目光所及之处,满目皆是战火肆虐后留下的连片焦土,昔日烟火人家也沦为荒芜之地。索性她的任务已经完成,朝廷也早就下令开仓放粮,救济灾区百姓。曾经的枯骨被埋没在黄土垄上,再长出新的绿意。
“听说寒日珠回到乌戎后被新王审判施以重刑,不过行刑前就吞金自尽了。”
容朝歌拢了拢头发,目光微动,慢慢地点了点头,示意自己知道了。
她的目光落在不远处的半截神像上,那边有几个壮汉正在奋力抱起它,似乎想要放到旁边的神寺中。容朝歌目光随之移动,看到曾经香火旺盛的神寺如今只剩断壁颓垣,不由得出声询问道。

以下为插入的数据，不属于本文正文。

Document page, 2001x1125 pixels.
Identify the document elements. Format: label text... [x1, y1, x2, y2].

“多地神寺被毁,神明衣服上镶嵌的珠宝装饰也被乌戎人劫掠,陛下可有说过,何时修复?”
领头的官员崔然摇了摇头:“陛下尚未做出旨意。但是下官斗胆揣测,皇上似乎对此并不上心,我们就在能力所及修修补补。之前没有完成的工程,也都停下来了。毕竟从前修缮都是朝廷批款,如今大昭刚经战事,正当休养生息,恐怕也没有冗余的闲钱去做这些。”

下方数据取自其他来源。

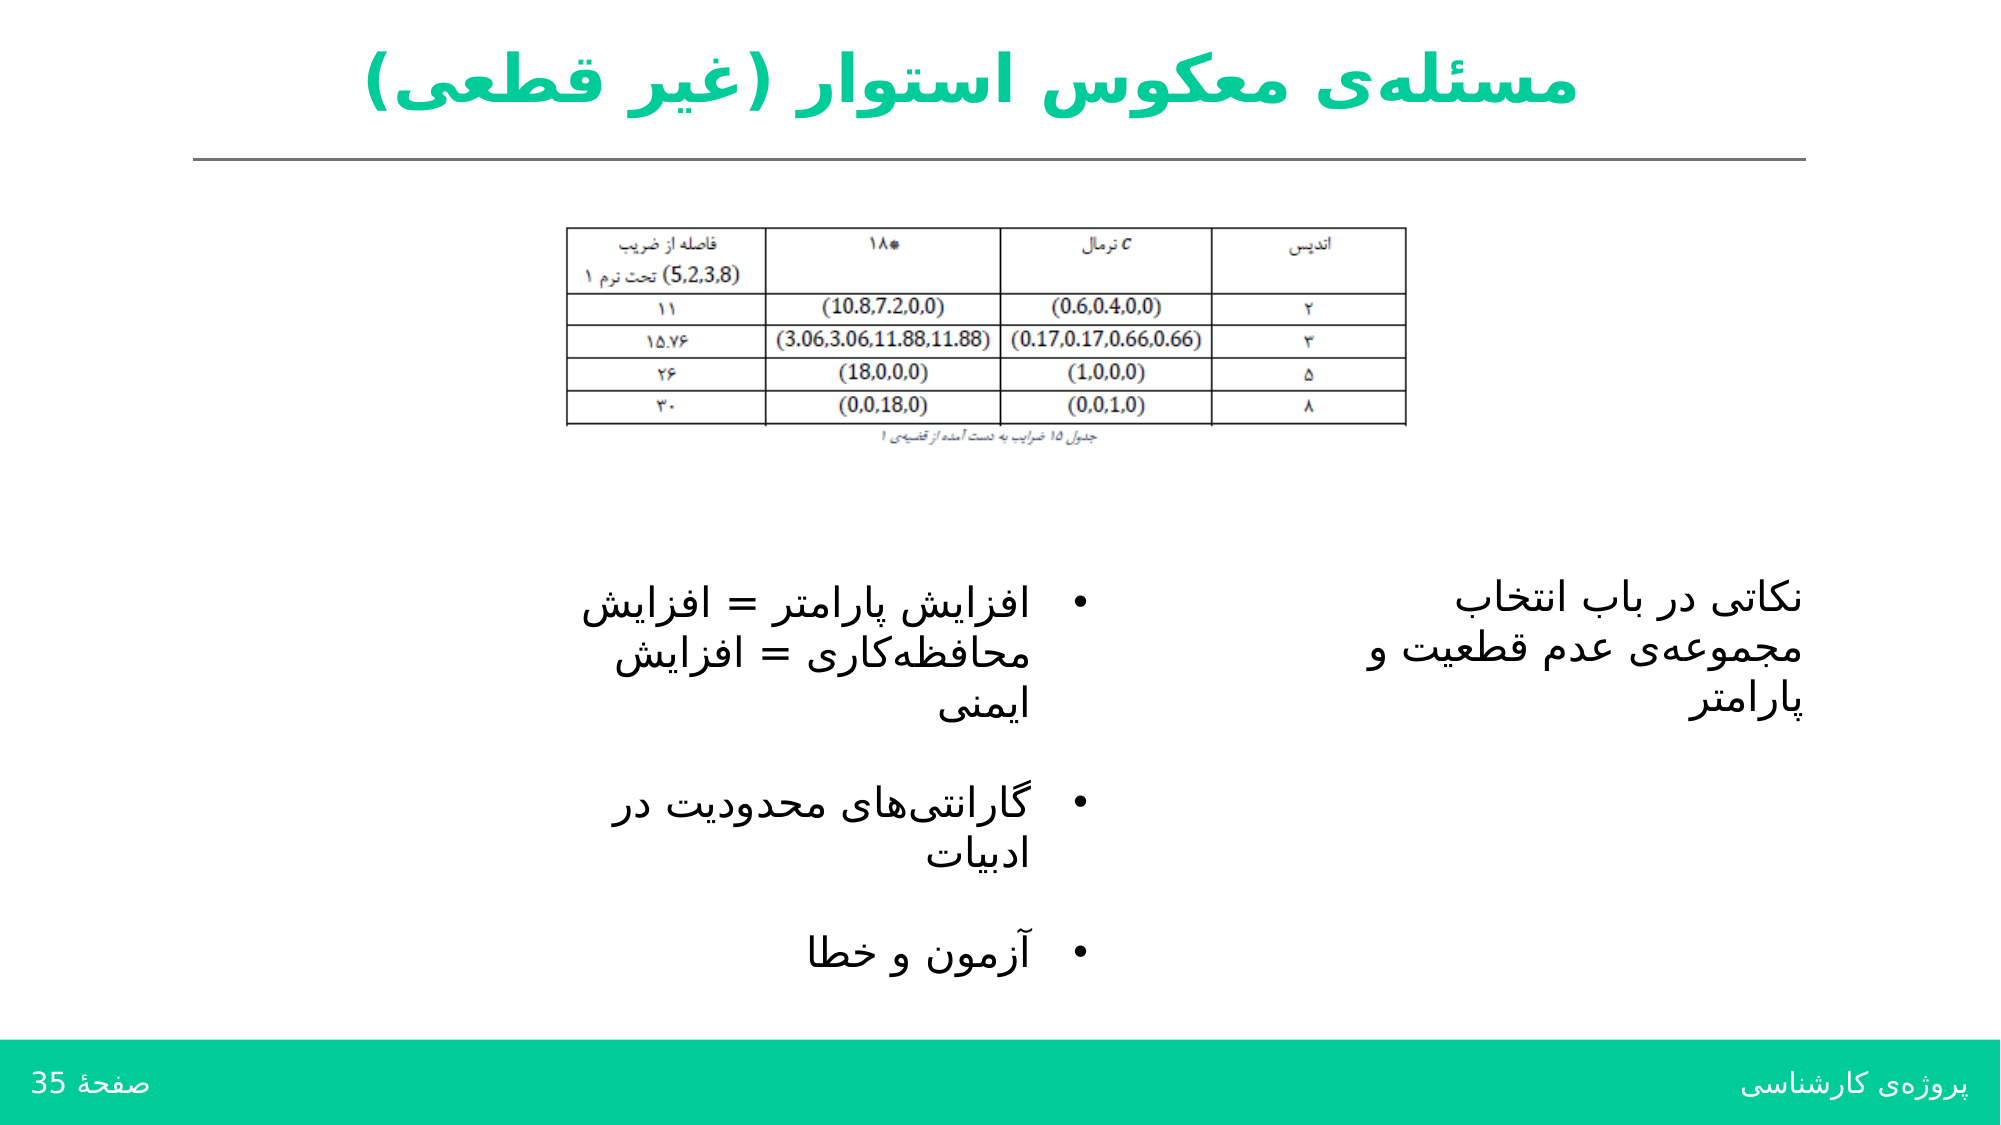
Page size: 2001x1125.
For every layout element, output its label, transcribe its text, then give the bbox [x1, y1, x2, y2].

text_box نکاتی در باب انتخاب مجموعه‌ی عدم قطعیت و پارامتر [1260, 562, 1819, 728]
text_box پروژه‌ی کارشناسی [1653, 1061, 1984, 1125]
picture [543, 201, 1457, 467]
text_box مسئله‌ی معکوس استوار (غیر قطعی) [61, 37, 1883, 134]
text_box افزایش پارامتر = افزایش محافظه‌کاری = افزایش ایمنی گارانتی‌های محدودیت در ادبیات آزمون و خطا [543, 568, 1103, 984]
text_box صفحۀ 35 [15, 1061, 346, 1125]
text_box [0, 1039, 2000, 1125]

容朝歌的想法与他不谋而合,见他如此直言谈论神事,更是不由得高看了他几眼。
崔然笑了笑:“臣曾经对公主的经历也略有耳闻,心中感慨佩服。只恨自己心中所想不敢说出口。如今有幸引领公主一程,便直言不讳了,还请公主莫怪。”
容朝歌摇了摇头:“你做的对。如今外战刚停,正需要休养生息。敬神在于心,若是花费太多人力物力在这上面,就是主次颠倒了。”
崔然做礼:“公主如此通透,实在是大昭的福音。”
容朝歌还没来得及说什么,只见他面上带着笑意,问出口:“臣有一问,不知当讲不当讲。公主自诩能闻天语,观世音,可是真事?”
容朝歌:“……”
崔然见她抿唇不语,便只当是以讹传讹,于是忙道:“是下官唐突了,看来不过是百姓以讹传讹。”
他脸上带着一丝果不其然的释然感,容朝歌苦笑着叹了口气,没再说什么。